[Data extracted from a collection]
-------------------------

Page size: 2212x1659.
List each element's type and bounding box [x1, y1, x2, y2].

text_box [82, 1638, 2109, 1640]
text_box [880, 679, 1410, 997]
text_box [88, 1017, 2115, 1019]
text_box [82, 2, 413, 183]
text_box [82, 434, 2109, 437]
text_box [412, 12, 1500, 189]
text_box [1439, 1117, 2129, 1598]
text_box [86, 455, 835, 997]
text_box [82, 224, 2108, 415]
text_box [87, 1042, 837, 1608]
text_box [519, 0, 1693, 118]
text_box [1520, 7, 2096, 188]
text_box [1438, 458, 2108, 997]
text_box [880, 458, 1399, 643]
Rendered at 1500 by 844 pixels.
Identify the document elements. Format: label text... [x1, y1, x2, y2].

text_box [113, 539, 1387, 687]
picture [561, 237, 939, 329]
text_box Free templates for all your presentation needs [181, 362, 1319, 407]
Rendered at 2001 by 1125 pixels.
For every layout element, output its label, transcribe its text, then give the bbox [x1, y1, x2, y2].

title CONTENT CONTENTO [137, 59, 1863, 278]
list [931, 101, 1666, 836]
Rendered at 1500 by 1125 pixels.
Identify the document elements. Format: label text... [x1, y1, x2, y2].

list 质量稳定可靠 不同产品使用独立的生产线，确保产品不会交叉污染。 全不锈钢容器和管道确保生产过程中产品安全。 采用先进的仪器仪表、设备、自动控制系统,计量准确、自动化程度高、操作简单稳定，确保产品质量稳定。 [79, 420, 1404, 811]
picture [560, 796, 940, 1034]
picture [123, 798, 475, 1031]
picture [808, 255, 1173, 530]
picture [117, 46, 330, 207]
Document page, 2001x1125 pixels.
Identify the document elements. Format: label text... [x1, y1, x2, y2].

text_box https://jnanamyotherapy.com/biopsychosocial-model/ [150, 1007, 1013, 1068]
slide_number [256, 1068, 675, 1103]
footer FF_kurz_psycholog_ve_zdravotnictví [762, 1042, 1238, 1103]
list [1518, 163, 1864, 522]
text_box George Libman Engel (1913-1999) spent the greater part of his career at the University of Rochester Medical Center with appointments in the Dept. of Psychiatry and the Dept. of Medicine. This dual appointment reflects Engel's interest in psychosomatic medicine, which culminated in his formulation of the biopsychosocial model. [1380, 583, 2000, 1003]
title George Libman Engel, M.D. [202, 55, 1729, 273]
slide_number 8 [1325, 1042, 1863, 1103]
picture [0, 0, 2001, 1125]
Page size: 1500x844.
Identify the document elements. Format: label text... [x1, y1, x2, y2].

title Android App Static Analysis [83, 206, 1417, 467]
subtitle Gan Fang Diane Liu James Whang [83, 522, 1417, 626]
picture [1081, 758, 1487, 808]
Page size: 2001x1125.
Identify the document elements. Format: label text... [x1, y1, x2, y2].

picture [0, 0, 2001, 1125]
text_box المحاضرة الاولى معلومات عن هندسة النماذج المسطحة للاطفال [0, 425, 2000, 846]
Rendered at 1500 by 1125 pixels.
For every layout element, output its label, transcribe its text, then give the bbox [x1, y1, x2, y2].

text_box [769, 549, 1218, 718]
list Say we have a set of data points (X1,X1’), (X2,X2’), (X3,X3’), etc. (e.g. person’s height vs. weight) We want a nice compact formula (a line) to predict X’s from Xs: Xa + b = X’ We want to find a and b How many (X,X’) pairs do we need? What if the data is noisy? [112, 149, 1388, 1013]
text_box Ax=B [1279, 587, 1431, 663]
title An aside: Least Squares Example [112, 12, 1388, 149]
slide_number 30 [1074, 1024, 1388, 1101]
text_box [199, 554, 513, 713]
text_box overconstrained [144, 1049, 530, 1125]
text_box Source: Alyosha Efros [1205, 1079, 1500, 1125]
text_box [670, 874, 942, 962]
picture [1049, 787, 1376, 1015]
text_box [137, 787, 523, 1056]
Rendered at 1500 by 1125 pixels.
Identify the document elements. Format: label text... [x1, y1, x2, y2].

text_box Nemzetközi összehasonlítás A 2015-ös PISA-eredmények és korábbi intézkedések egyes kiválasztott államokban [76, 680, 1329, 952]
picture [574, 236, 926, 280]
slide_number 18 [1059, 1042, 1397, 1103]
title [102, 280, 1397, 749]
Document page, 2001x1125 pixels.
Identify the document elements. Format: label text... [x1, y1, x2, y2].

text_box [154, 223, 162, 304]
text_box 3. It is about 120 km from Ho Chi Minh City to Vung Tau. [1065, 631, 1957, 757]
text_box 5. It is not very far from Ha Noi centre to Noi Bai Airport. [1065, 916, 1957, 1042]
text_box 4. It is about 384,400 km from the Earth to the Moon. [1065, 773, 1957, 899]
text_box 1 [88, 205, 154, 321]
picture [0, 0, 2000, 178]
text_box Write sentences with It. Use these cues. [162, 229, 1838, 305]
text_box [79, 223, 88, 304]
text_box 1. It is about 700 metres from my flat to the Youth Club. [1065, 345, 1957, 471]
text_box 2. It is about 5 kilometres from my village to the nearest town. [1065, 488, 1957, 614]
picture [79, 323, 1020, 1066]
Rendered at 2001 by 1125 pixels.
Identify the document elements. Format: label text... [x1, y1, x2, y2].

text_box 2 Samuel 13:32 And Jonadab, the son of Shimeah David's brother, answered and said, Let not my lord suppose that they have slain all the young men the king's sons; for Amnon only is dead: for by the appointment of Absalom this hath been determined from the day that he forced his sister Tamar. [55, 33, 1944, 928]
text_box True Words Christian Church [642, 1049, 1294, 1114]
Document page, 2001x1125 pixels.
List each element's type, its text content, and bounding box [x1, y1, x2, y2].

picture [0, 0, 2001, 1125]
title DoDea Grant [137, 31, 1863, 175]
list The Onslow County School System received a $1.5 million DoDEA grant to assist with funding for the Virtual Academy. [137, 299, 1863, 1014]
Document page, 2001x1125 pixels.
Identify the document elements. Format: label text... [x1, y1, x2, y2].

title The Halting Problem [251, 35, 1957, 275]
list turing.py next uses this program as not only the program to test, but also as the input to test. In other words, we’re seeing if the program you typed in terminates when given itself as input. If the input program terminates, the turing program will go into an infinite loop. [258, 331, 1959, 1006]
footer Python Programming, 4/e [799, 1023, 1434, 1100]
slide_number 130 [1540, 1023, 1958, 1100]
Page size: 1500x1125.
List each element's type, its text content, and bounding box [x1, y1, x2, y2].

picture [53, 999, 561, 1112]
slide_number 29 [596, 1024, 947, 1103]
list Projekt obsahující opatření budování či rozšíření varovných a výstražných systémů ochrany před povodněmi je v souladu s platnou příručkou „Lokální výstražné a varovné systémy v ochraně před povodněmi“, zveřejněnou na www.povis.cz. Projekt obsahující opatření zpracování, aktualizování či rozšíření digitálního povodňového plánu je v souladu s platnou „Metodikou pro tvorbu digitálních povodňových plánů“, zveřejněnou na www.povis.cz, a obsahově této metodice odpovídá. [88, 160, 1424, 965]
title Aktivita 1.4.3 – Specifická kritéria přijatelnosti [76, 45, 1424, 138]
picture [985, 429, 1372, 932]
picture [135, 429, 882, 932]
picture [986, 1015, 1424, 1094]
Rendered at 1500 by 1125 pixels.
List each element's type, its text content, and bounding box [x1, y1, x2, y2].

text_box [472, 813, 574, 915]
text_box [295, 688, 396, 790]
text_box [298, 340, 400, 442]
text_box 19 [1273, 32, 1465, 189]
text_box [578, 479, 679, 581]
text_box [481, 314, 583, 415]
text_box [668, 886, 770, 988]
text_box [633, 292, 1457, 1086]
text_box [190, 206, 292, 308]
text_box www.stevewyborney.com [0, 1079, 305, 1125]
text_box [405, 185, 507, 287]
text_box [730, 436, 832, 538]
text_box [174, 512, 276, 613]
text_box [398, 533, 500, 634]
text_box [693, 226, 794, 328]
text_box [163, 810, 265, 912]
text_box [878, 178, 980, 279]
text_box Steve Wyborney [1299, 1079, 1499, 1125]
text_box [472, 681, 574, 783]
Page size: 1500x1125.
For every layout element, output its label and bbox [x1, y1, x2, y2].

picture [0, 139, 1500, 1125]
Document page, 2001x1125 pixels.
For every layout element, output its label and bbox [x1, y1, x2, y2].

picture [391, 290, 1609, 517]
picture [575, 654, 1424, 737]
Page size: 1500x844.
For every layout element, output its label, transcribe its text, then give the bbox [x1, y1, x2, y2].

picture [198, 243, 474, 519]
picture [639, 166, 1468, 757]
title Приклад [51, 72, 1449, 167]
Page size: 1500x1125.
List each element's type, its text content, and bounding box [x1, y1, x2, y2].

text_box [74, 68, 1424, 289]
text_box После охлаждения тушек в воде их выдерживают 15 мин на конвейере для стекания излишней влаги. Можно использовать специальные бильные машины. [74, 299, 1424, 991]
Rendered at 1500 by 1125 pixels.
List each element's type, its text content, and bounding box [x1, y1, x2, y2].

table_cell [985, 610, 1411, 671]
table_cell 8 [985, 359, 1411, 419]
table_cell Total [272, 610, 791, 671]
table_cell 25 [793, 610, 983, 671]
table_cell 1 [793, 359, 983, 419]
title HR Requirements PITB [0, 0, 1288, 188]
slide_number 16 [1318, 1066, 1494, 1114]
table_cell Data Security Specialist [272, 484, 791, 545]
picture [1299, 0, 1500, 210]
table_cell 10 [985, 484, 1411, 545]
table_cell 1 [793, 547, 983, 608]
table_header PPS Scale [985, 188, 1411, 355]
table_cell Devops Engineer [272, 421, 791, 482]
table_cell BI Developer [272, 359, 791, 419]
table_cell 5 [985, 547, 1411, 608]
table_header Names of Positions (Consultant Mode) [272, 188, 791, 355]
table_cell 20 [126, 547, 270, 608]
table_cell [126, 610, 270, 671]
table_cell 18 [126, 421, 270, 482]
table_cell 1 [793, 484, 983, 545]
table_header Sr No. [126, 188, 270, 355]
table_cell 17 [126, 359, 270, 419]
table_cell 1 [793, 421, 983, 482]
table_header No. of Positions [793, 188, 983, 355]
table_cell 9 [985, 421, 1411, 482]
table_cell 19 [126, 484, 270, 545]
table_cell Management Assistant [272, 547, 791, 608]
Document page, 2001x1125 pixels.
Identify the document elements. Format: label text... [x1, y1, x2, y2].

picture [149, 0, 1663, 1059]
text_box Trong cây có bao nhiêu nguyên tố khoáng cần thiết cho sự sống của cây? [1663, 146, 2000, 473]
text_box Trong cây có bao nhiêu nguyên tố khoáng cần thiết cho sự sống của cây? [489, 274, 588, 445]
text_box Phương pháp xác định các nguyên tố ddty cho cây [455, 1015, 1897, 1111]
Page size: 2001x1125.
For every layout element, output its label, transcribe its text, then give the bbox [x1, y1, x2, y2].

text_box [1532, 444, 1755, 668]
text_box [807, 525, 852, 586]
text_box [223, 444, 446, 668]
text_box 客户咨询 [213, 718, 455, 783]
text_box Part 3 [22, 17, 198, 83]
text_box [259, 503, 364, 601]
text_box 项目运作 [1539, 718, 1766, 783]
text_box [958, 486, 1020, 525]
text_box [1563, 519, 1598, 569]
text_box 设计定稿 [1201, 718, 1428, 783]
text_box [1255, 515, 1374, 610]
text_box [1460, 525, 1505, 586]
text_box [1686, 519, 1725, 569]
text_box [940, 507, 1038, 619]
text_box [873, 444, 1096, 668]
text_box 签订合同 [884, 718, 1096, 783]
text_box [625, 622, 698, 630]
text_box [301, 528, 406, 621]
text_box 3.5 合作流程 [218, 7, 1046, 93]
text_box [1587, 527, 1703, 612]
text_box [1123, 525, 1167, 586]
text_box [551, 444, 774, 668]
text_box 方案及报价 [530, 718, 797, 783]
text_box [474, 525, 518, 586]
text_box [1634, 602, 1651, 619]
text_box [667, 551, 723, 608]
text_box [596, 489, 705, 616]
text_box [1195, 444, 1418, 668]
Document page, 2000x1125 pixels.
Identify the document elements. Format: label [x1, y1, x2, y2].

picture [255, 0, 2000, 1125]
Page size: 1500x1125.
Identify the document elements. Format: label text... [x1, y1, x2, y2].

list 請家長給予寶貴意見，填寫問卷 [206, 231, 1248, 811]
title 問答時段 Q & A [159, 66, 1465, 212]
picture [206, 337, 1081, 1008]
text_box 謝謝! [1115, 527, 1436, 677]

-------------------------

— WHAT IS EXPECTED —
Set down the lines of the records exactly, from the first one through the line containing "Rendered at 1500 by 844 pixels.", and add nothing else.

— RESULT FOR THIS EXERCISE —
Page size: 2212x1659.
List each element's type and bounding box [x1, y1, x2, y2].

text_box [82, 1638, 2109, 1640]
text_box [880, 679, 1410, 997]
text_box [88, 1017, 2115, 1019]
text_box [82, 2, 413, 183]
text_box [82, 434, 2109, 437]
text_box [412, 12, 1500, 189]
text_box [1439, 1117, 2129, 1598]
text_box [86, 455, 835, 997]
text_box [82, 224, 2108, 415]
text_box [87, 1042, 837, 1608]
text_box [519, 0, 1693, 118]
text_box [1520, 7, 2096, 188]
text_box [1438, 458, 2108, 997]
text_box [880, 458, 1399, 643]
Rendered at 1500 by 844 pixels.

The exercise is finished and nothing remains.